**Source excerpt:**
The first annual results of the ‘Measuring National Wellbeing Programme’ showed that happiness and subjective wellbeing vary between groups and locations.

Happy-peopleWhilst figures like ‘Average Happiness is 7.4’ pervade the media, not that much attention has been paid to the fact that:

i). Averages tell us very little; and

ii). A lot of people are not doing well.

The ‘Happiness figures’ cannot be the end of the (news) story: we know should figure out what they actually mean, and what to do about it.

Individual and community wellbeing will be improved by understanding context, by delving deeper. This does not mean that we should stop measuring at a national level.

What it does mean is that these measurements are less useful unless we start looking at local stories, at how people got where they are. What is it about people’s choices and life-courses that end up making them happy?

Now that there are starting figures, a baseline of sorts, the real research and project experimentation needs to start. One in five people do not feel their lives are all that worthwhile; one in four people do not feel all that satisfied with their lives; one in three are not all that happy; and almost *half* of all people report having either very high or high anxiety.

(Dataset records)
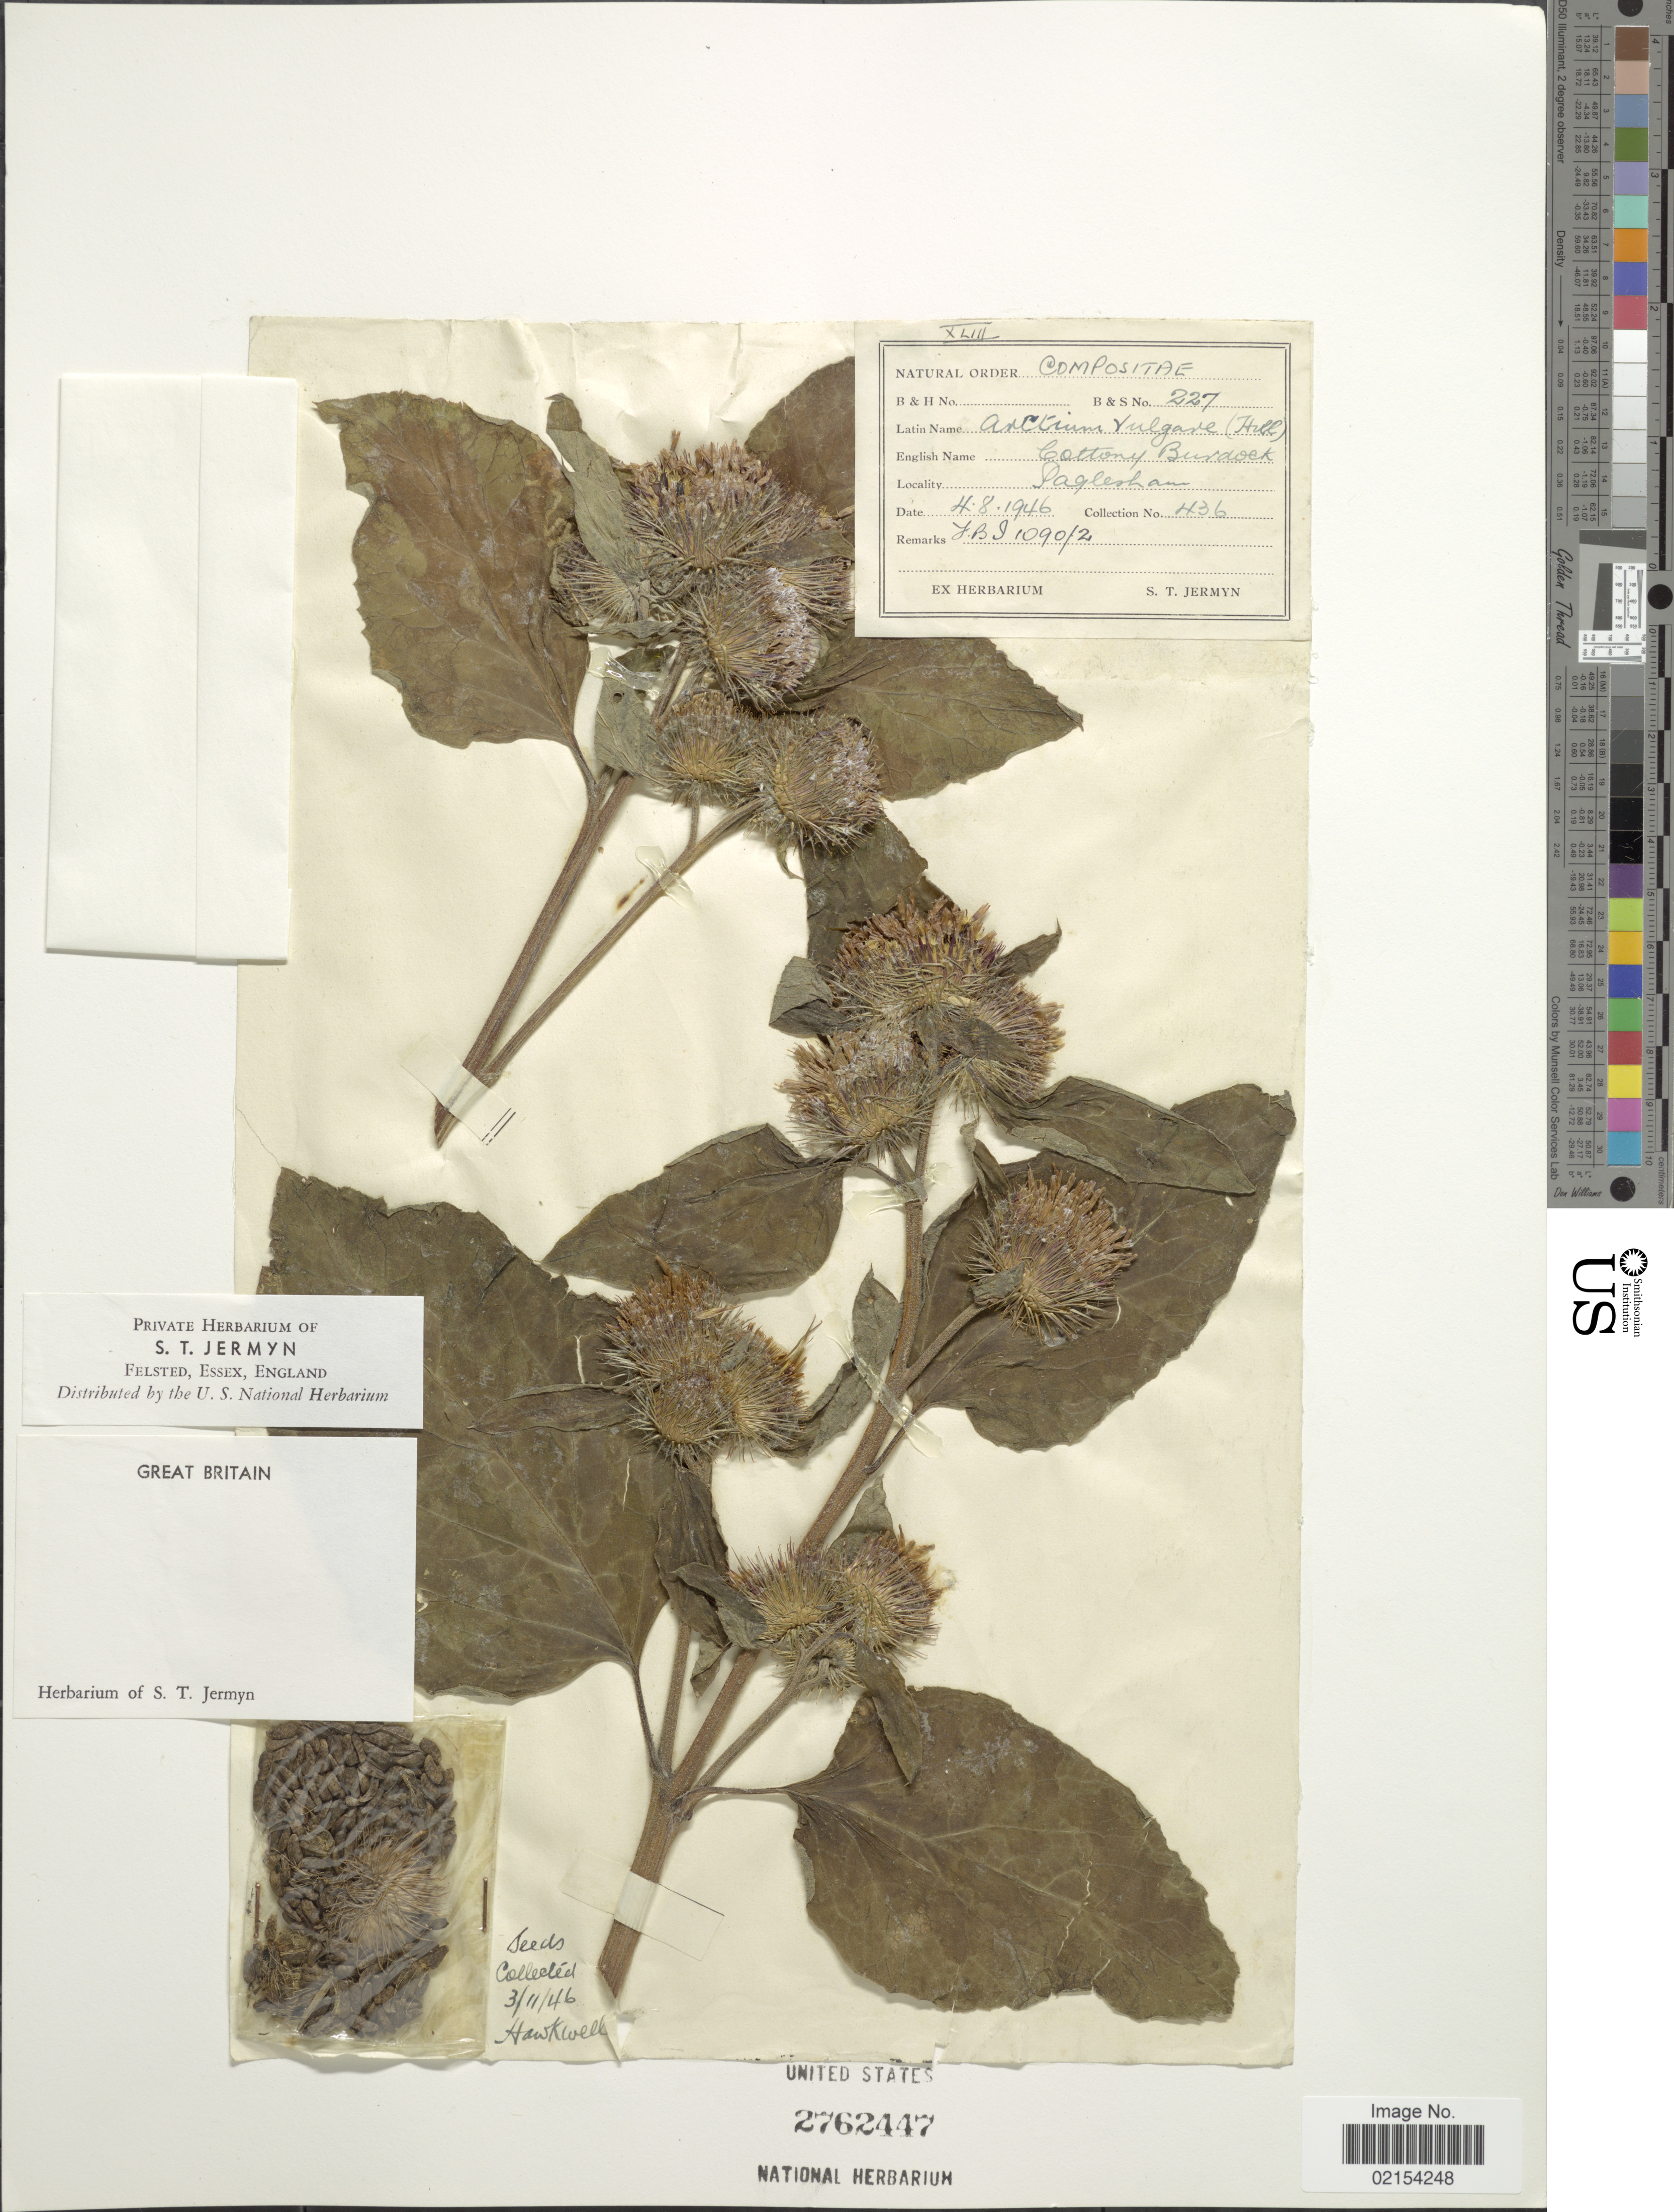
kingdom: Plantae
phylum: Tracheophyta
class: Magnoliopsida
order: Asterales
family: Asteraceae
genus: Arctium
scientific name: Arctium lappa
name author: L.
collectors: S. Jermyn (herbarium)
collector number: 436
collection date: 1946-08-04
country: United Kingdom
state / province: England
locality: Great Britain. Paglesham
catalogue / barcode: US 2762447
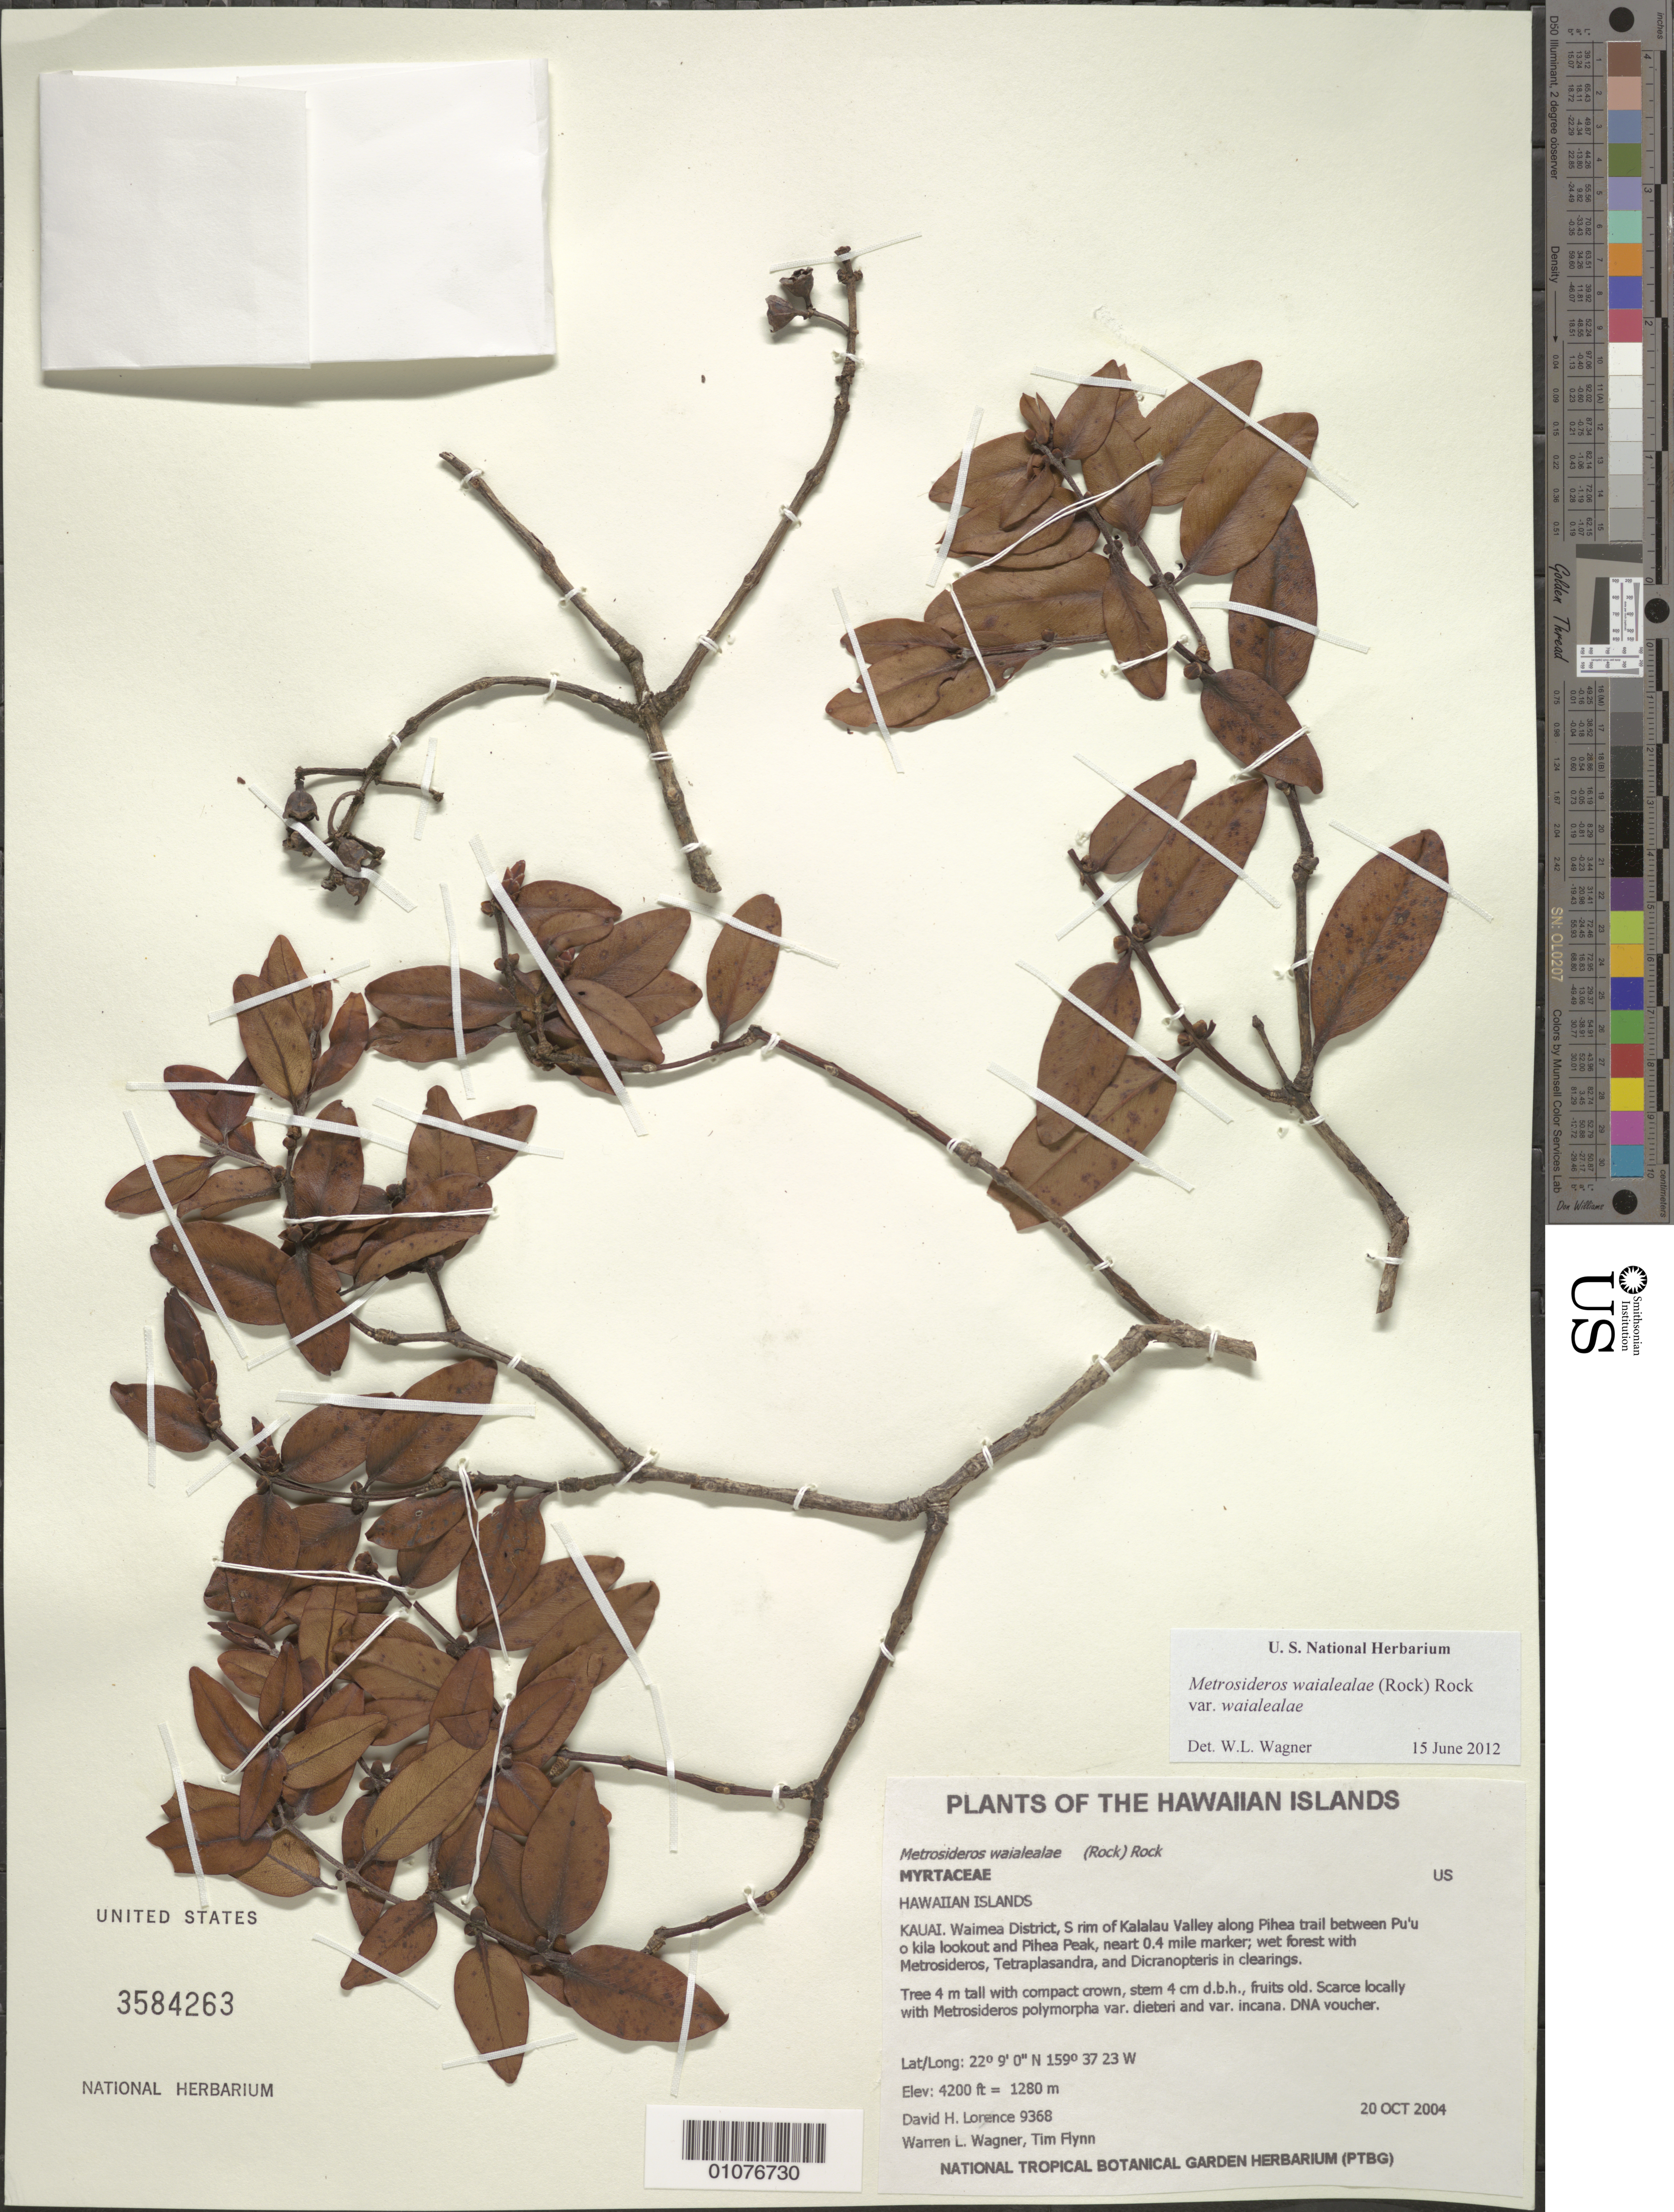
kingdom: Plantae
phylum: Tracheophyta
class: Magnoliopsida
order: Myrtales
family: Myrtaceae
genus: Metrosideros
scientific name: Metrosideros waialealae var. waialealae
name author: (Rock) Rock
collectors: D. Lorence & W. L. Wagner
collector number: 9368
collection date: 2004-10-20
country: United States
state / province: Hawaii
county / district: Kauai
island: Kaua'i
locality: Waimea District, S rim of Kalalau Valley along Pihea trail between Pu'uo kila lookout and Pihea Peak, near 0.4 mile marker.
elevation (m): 1280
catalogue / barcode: US 3584263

**Task requirements:** Repeat the part of the wellbeing passage that begins with the words containing "What it does" and ends with "making them happy?", swapping "local stories" for "regional stories".

**Written reply:**
What it does mean is that these measurements are less useful unless we start looking at regional stories, at how people got where they are. What is it about people’s choices and life-courses that end up making them happy?